Sometimes engine failures occur at the most inopportune moment, like shortly after takeoff and downwind. By the time you get the collective reduced the rpm has done the same. You can’t turn into wind because you are too low. A flare is out of the question because the air speed is so marginal and what little translational lift you do have is holding the machine in the air. The “airspeed bank account” is empty and your “altitude insurance policy” has expired! By now you feel like you have just had sex, and quite possibly so. All is not lost because you have an option….the downwind run-on landing similar to a fixed wing. What you do is keep the airspeed up which will seem fast because after all you are flying in a moving mass of air. As the ship approaches the ground level it and apply enough collective to skim it over the ground, applying more and more collective so the brakes are not put on quickly with a heavy machine. With rubber skid protectors sliding on pavement you risk a ground tumble. While running-on machines with grass and pavement I have actually inadvertantly done spin-outs like a car sliding sideways. This method may be used to salvage a practice but flamed out auto, which has been screwed up at the bottom with low rpm. Timing is critical so don’t wait too long to make a decision.

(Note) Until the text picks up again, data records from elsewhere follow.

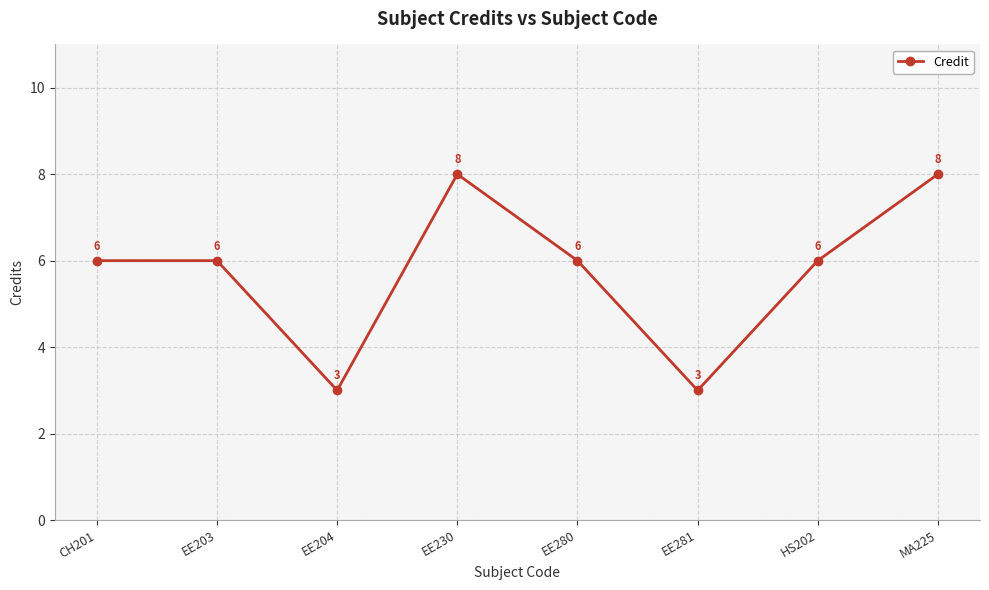

Does the chart have visible grid lines?

Yes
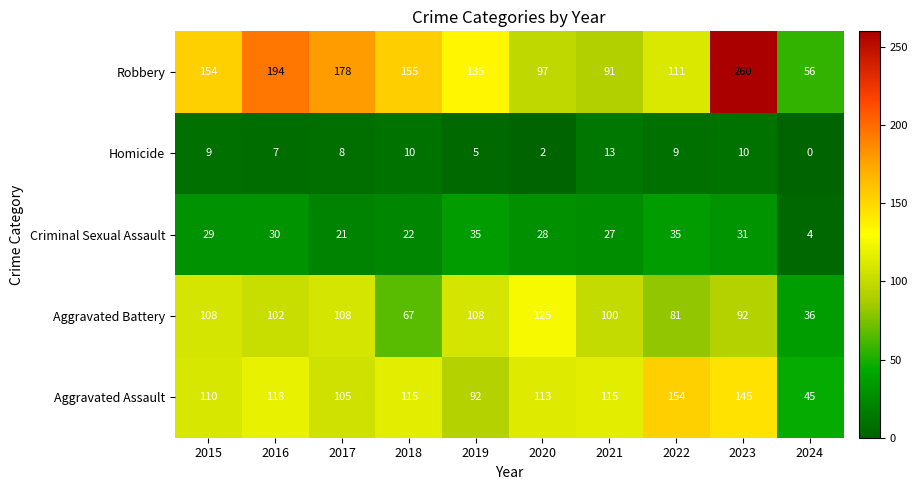

What is the difference between the Robbery values at 2021 and 2017?

87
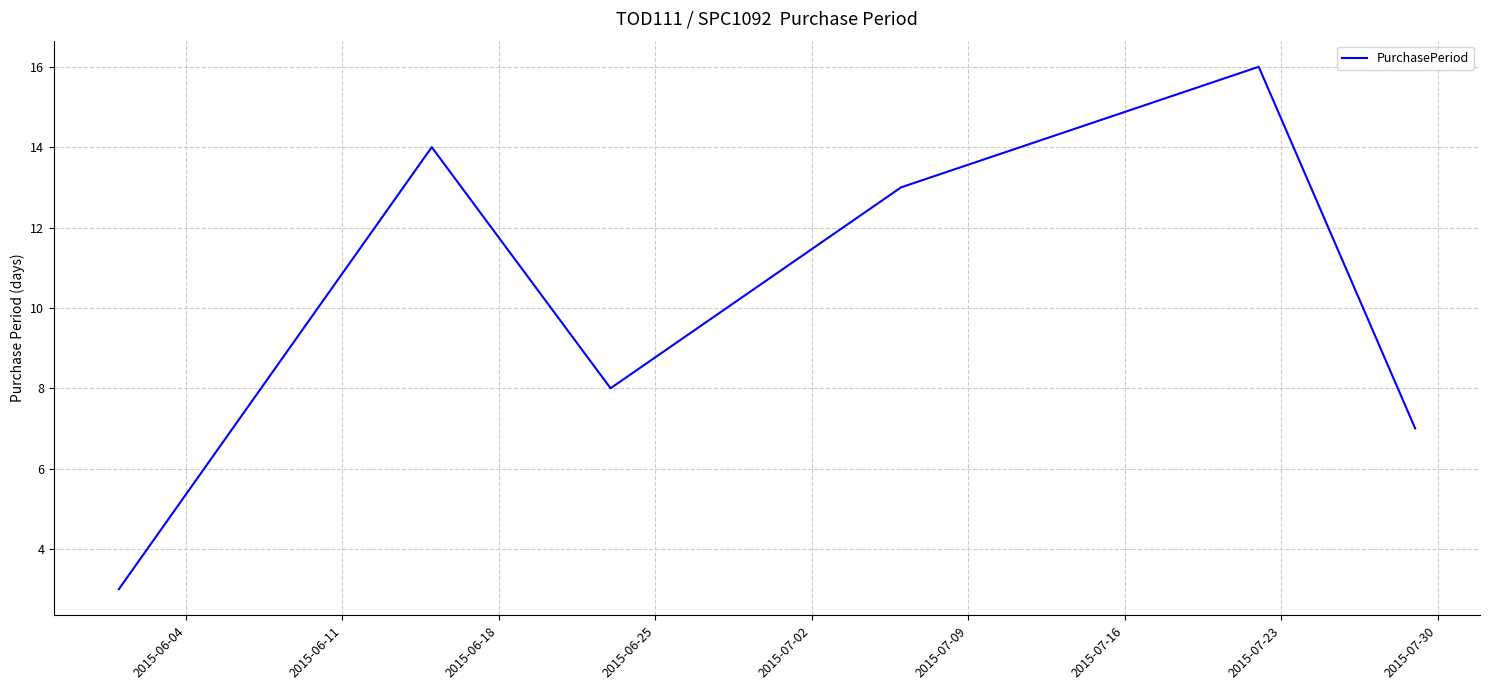

What is the smallest value displayed?

3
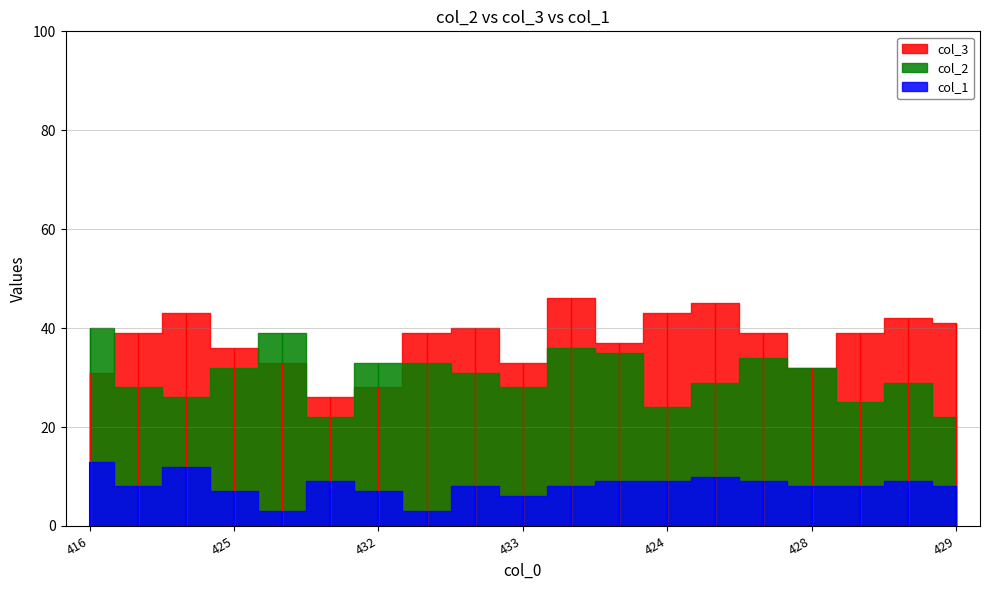

Does the chart have visible grid lines?

Yes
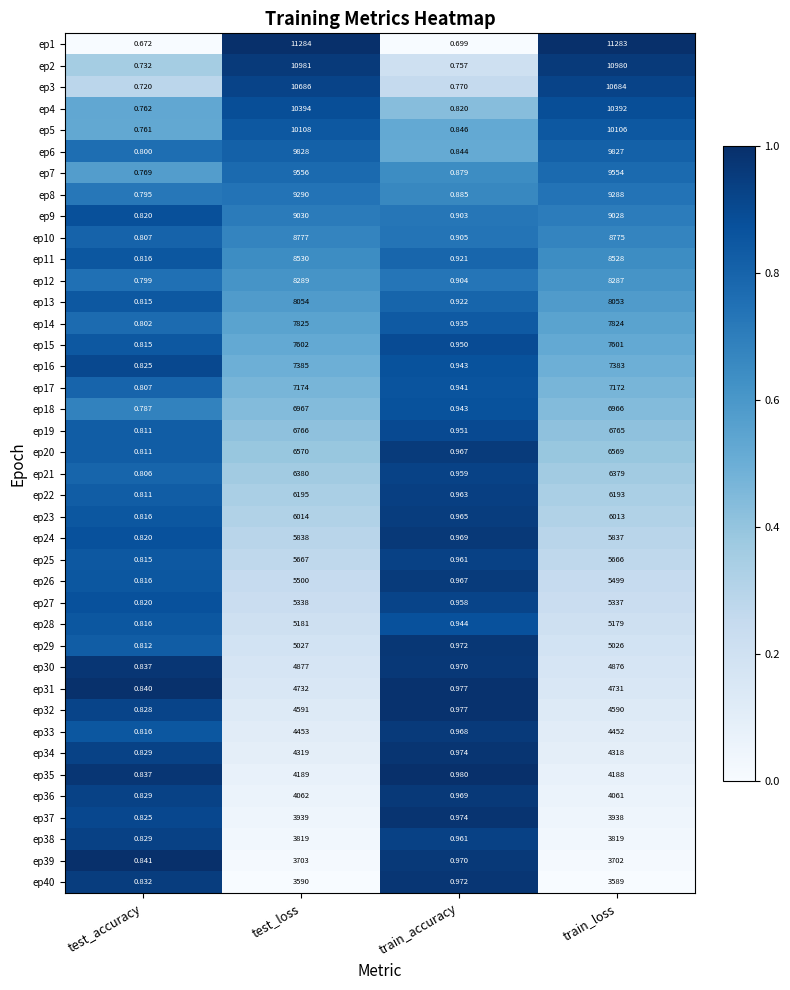

List the series in order of their peak value, highest first.

ep1, ep2, ep3, ep4, ep5, ep6, ep7, ep8, ep9, ep10, ep11, ep12, ep13, ep14, ep15, ep16, ep17, ep18, ep19, ep20, ep21, ep22, ep23, ep24, ep25, ep26, ep27, ep28, ep29, ep30, ep31, ep32, ep33, ep34, ep35, ep36, ep37, ep38, ep39, ep40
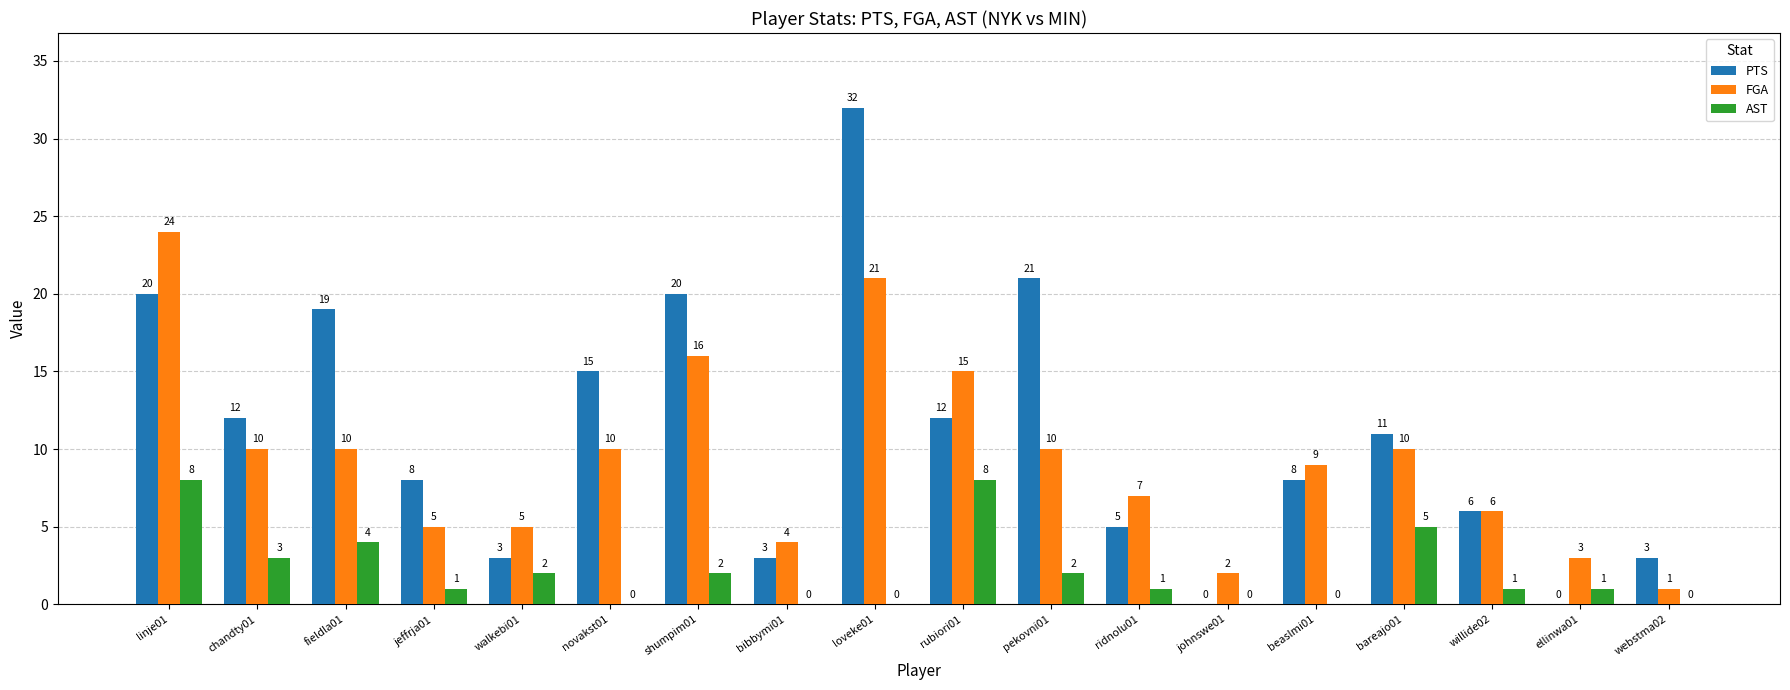

What is the total value across all series at fieldla01?

33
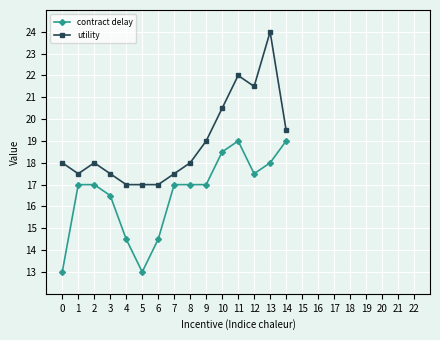

Count the number of categories in the chart.

15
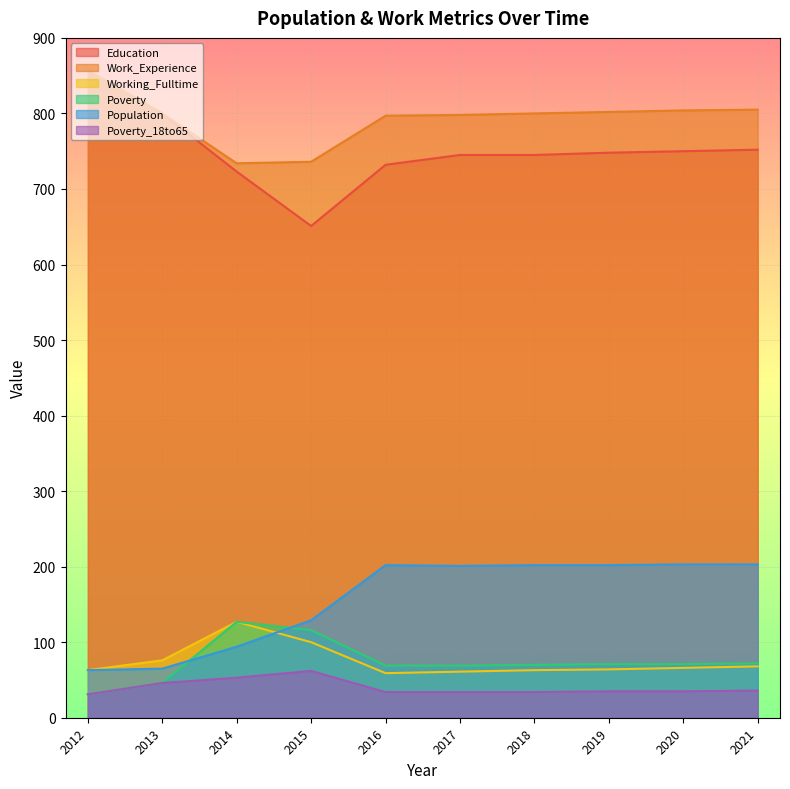

How many lines are shown in the chart?

6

Another favorite of mine is a tail rotor drive failure which happened only once due to a failed setscrew on a used machine. It was basically my own fault for not going over the machine closely enough. Anyway, this little bugger started to pirroette in forward flight. Awed, I waited about 4 cycles before it dawened on me to try to salvage the situation. So I selected the hold with the pole bottomed and sustained a bent boom support that just happened to find a lonesome boulder edge. That day I was happy, very happy to be wearing brown pants! If I had not been practicing early in my heli career, my wallet surely would be lighter today. If you cannot completely save the situation the resulting damage will likely be less, even if the landing is some distance away. A lot of damage usually occurs from hitting the ground with power on……with the hold switch on there is no torque to further mangle things.
Here are a few final tips to keep in mind with your setup. I watched a fellow hit the hold in a hover chop some time ago, and the machine went skyward because the two pitch curves did not match at half stick. You should have seen the look on his face…and he was not a beginner. Another helpful item concerns the T/R curve…it should go close to a flat T/R pitch on throttle hold, in case the tail is still spinning with partial clutch engagement or it has a slipper system etc. If you have a heading hold gyro selected to this mode the gyro will take care of matters and no alteration to the linear or normal unmodified tail rotor curve should be made. I feel the more helpful we can be at fighting “Murphy’s Laws”, the better off the everyone will be.